**Your task:** Output the records below in full, word for word; pictures do not belong in it.

──────

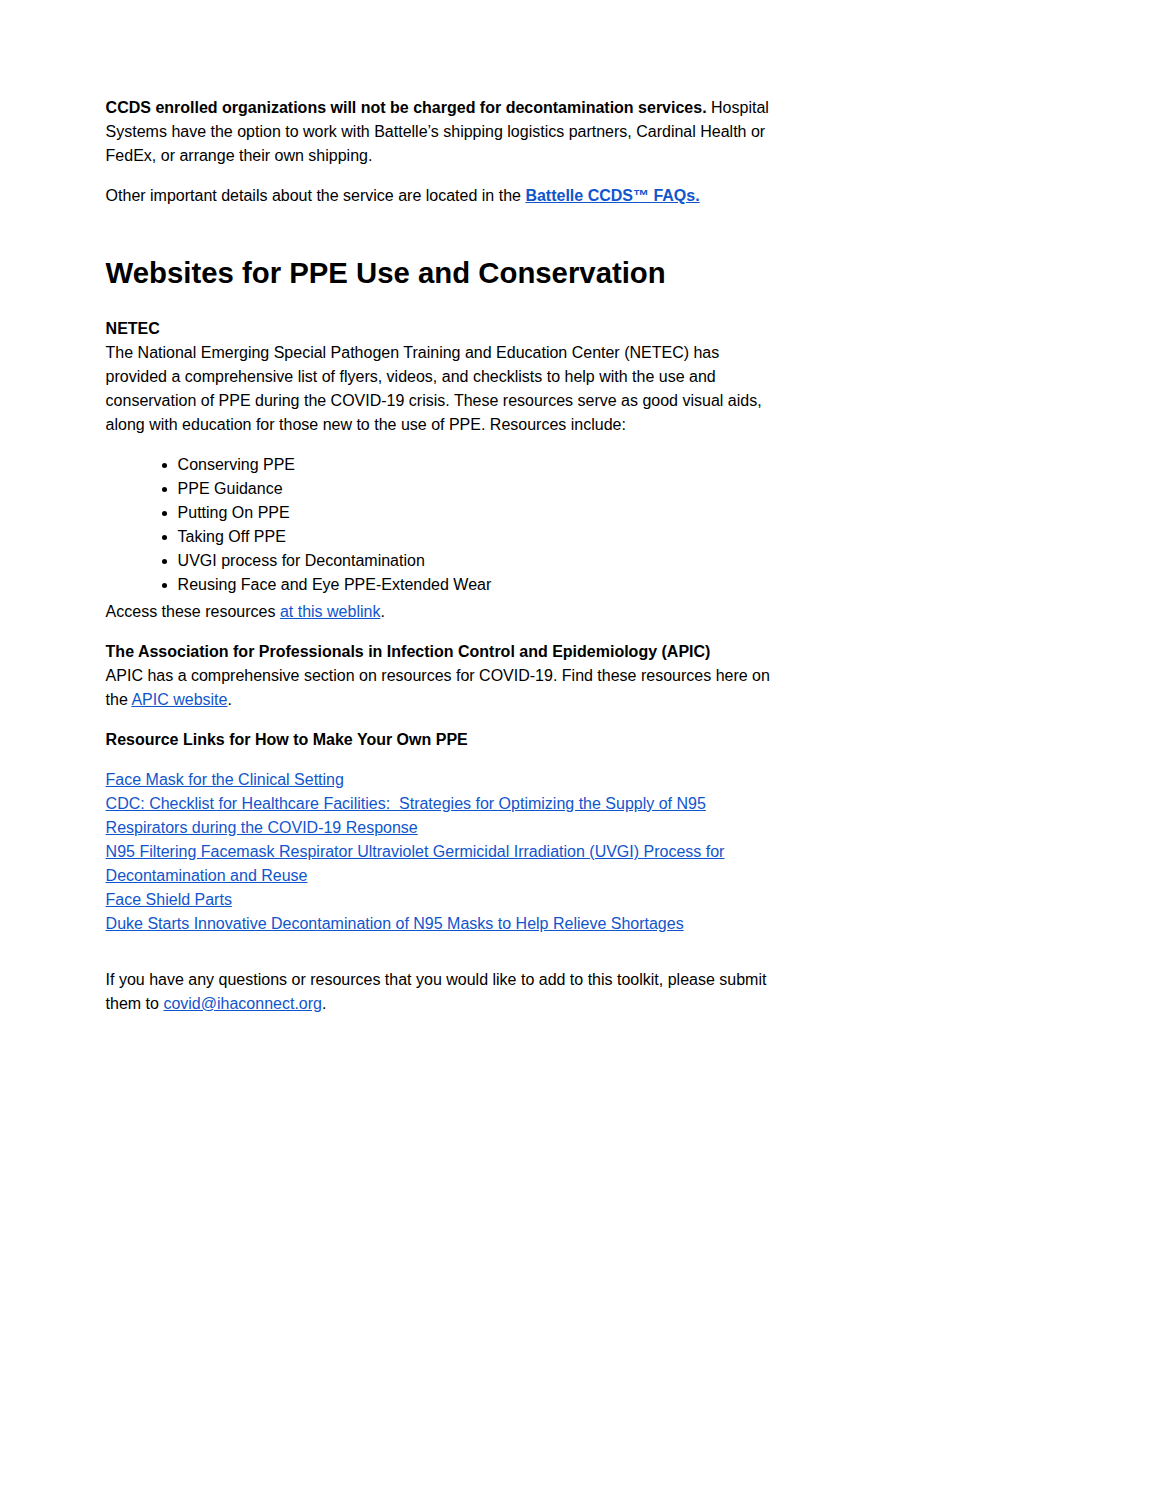CCDS enrolled organizations will not be charged for decontamination services. Hospital Systems have the option to work with Battelle’s shipping logistics partners, Cardinal Health or FedEx, or arrange their own shipping.
Other important details about the service are located in the Battelle CCDS™ FAQs.
Websites for PPE Use and Conservation
NETEC
The National Emerging Special Pathogen Training and Education Center (NETEC) has provided a comprehensive list of flyers, videos, and checklists to help with the use and conservation of PPE during the COVID-19 crisis. These resources serve as good visual aids, along with education for those new to the use of PPE. Resources include:
Conserving PPE
PPE Guidance
Putting On PPE
Taking Off PPE
UVGI process for Decontamination
Reusing Face and Eye PPE-Extended Wear
Access these resources at this weblink.
The Association for Professionals in Infection Control and Epidemiology (APIC)
APIC has a comprehensive section on resources for COVID-19. Find these resources here on the APIC website.
Resource Links for How to Make Your Own PPE
Face Mask for the Clinical Setting CDC: Checklist for Healthcare Facilities: Strategies for Optimizing the Supply of N95 Respirators during the COVID-19 Response N95 Filtering Facemask Respirator Ultraviolet Germicidal Irradiation (UVGI) Process for Decontamination and Reuse Face Shield Parts Duke Starts Innovative Decontamination of N95 Masks to Help Relieve Shortages
If you have any questions or resources that you would like to add to this toolkit, please submit them to covid@ihaconnect.org.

──────

**Exercise output:**
CCDS enrolled organizations will not be charged for decontamination services. Hospital Systems have the option to work with Battelle’s shipping logistics partners, Cardinal Health or FedEx, or arrange their own shipping.
Other important details about the service are located in the Battelle CCDS™ FAQs.
Websites for PPE Use and Conservation
NETEC
The National Emerging Special Pathogen Training and Education Center (NETEC) has provided a comprehensive list of flyers, videos, and checklists to help with the use and conservation of PPE during the COVID-19 crisis. These resources serve as good visual aids, along with education for those new to the use of PPE. Resources include:
Conserving PPE
PPE Guidance
Putting On PPE
Taking Off PPE
UVGI process for Decontamination
Reusing Face and Eye PPE-Extended Wear
Access these resources at this weblink.
The Association for Professionals in Infection Control and Epidemiology (APIC)
APIC has a comprehensive section on resources for COVID-19. Find these resources here on the APIC website.
Resource Links for How to Make Your Own PPE
Face Mask for the Clinical Setting CDC: Checklist for Healthcare Facilities: Strategies for Optimizing the Supply of N95 Respirators during the COVID-19 Response N95 Filtering Facemask Respirator Ultraviolet Germicidal Irradiation (UVGI) Process for Decontamination and Reuse Face Shield Parts Duke Starts Innovative Decontamination of N95 Masks to Help Relieve Shortages
If you have any questions or resources that you would like to add to this toolkit, please submit them to covid@ihaconnect.org.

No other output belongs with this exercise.